Let’s get it installed, and configured.

opkg install redsocks

Redsocks’ configuration file lives at /etc/redsocks.conf. The important things that you will need to change are the interfaces that redsocks listens on, that we will redirect intercepted traffic to, and the address of the upstream proxy. I usually just set local_ip = 0.0.0.0 (all interfaces), and ip = localhost (explained below).

By default, redsocks wants to redirect incoming traffic to a SOCKS proxy running on example.org:1080. We need to update that to point to Mallet. We can either make Mallet listen on a public interface (i.e. the IP address that we were allocated by OpenWRT), or we can use SSH remote port forwarding again. Since this is not particularly performance-critical, let’s do the latter, because it means that we don’t have to update the IP address of the SOCKS server if for some reason the address changes. Since Mallet by default creates listeners on 127.0.0.1:1080, let’s set up a remote port forward in SSH to redirect connections to 127.0.0.1:1080 on OpenWRT to 127.0.0.1:1080 on our workstation:

ssh -R127.0.0.1:1080:127.0.0.1:1080 demeter-6w

Or, we can simply add that to our .ssh/config file, which you can see is already there in the snippet above.
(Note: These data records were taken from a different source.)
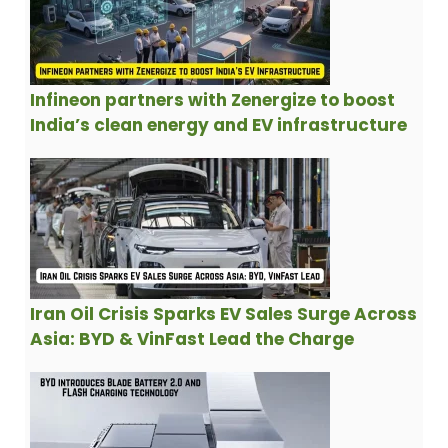
Infineon partners with Zenergize to boost
India’s clean energy and EV infrastructure
Iran Oil Crisis Sparks EV Sales Surge Across
Asia: BYD & VinFast Lead the Charge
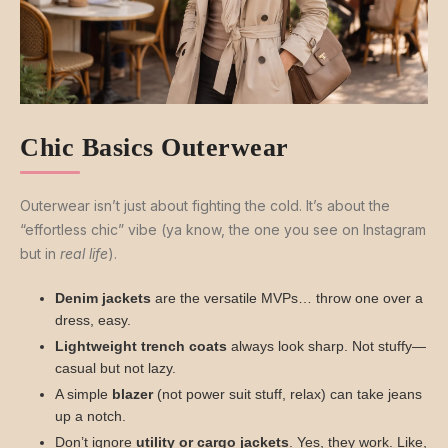
Chic Basics Outerwear
Outerwear isn’t just about fighting the cold. It’s about the
“effortless chic” vibe (ya know, the one you see on Instagram
but in
real life
).
Denim jackets
are the versatile MVPs… throw one over a
dress, easy.
Lightweight trench coats
always look sharp. Not stuffy—
casual but not lazy.
A simple
blazer
(not power suit stuff, relax) can take jeans
up a notch.
Don’t ignore
utility or cargo jackets
. Yes, they work. Like,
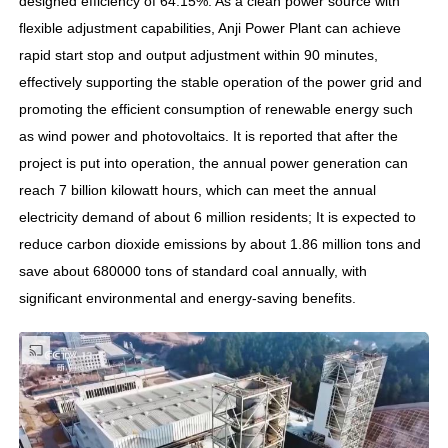
designed efficiency of 64.15%. As a clean power source with
flexible adjustment capabilities, Anji Power Plant can achieve
rapid start stop and output adjustment within 90 minutes,
effectively supporting the stable operation of the power grid and
promoting the efficient consumption of renewable energy such
as wind power and photovoltaics. It is reported that after the
project is put into operation, the annual power generation can
reach 7 billion kilowatt hours, which can meet the annual
electricity demand of about 6 million residents; It is expected to
reduce carbon dioxide emissions by about 1.86 million tons and
save about 680000 tons of standard coal annually, with
significant environmental and energy-saving benefits.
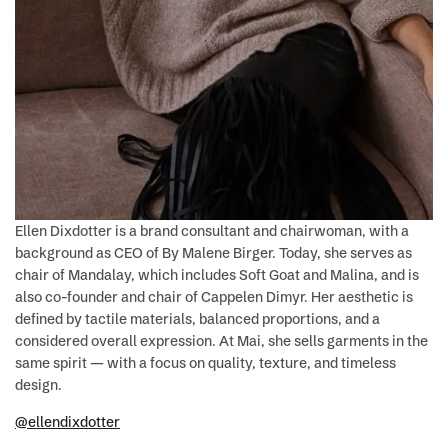
Ellen Dixdotter is a brand consultant and chairwoman, with a
background as CEO of By Malene Birger. Today, she serves as
chair of Mandalay, which includes Soft Goat and Malina, and is
also co-founder and chair of Cappelen Dimyr. Her aesthetic is
defined by tactile materials, balanced proportions, and a
considered overall expression. At Mai, she sells garments in the
same spirit — with a focus on quality, texture, and timeless
design.
@ellendixdotter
  • Now, run Mallet on your workstation. The default Mallet graph is not going to work for us, as it assumes that Mallet can directly reach the target hosts and services. In this case, we need to route outgoing traffic back to the OpenWRT router.
  • We can do that by adding an upstream SOCKS proxy. Drag a SOCKS client node from the palette, and drop it on the edge just above the Sink.
  • Double click to edit the node properties, and change the target address to 127.0.0.1:1081. If you are using the SSH config file above, you should already have a DynamicForward rule configured for localhost:1081. Otherwise, you can add it manually.

The last thing we need to do to see traffic in Mallet is to actually redirect traffic on the bridge to redsocks.

# create a custom chain
iptables -t nat -N REDSOCKS
iptables -t nat -A REDSOCKS -p tcp -j REDIRECT --to-ports 12345

# Make sure that traffic to and from the victim enters the REDSOCKS chain
iptables -t nat -I PREROUTING 1 -p tcp -s $victim_ip -j REDSOCKS
iptables -t nat -I PREROUTING 1 -p tcp -d $victim_ip -j REDSOCKS

This will make sure that any new TCP connections created by the victim will be intercepted by OpenWRT, and redirected to redsocks, which will attempt to make a SOCKS connection to localhost:1080. That connection will be tunnelled through your SSH connection to localhost:1080 on your workstation, where Mallet is listening, and actually implementing the SOCKS server. Having intercepted the traffic, Mallet will then make the outbound connection to a SOCKS server on localhost:1081, which once again, is an SSH tunnel back to OpenWRT, which will finally attempt to make the outbound connection to the original target.

The final result, showing data flows from victim, through Mallet, and back to the original destination

Now that you have TCP intercept working, and passing through Mallet, your next step is to start constructing graphs that allow you to view and understand that traffic as you desire. But I think that this post is long enough as it is!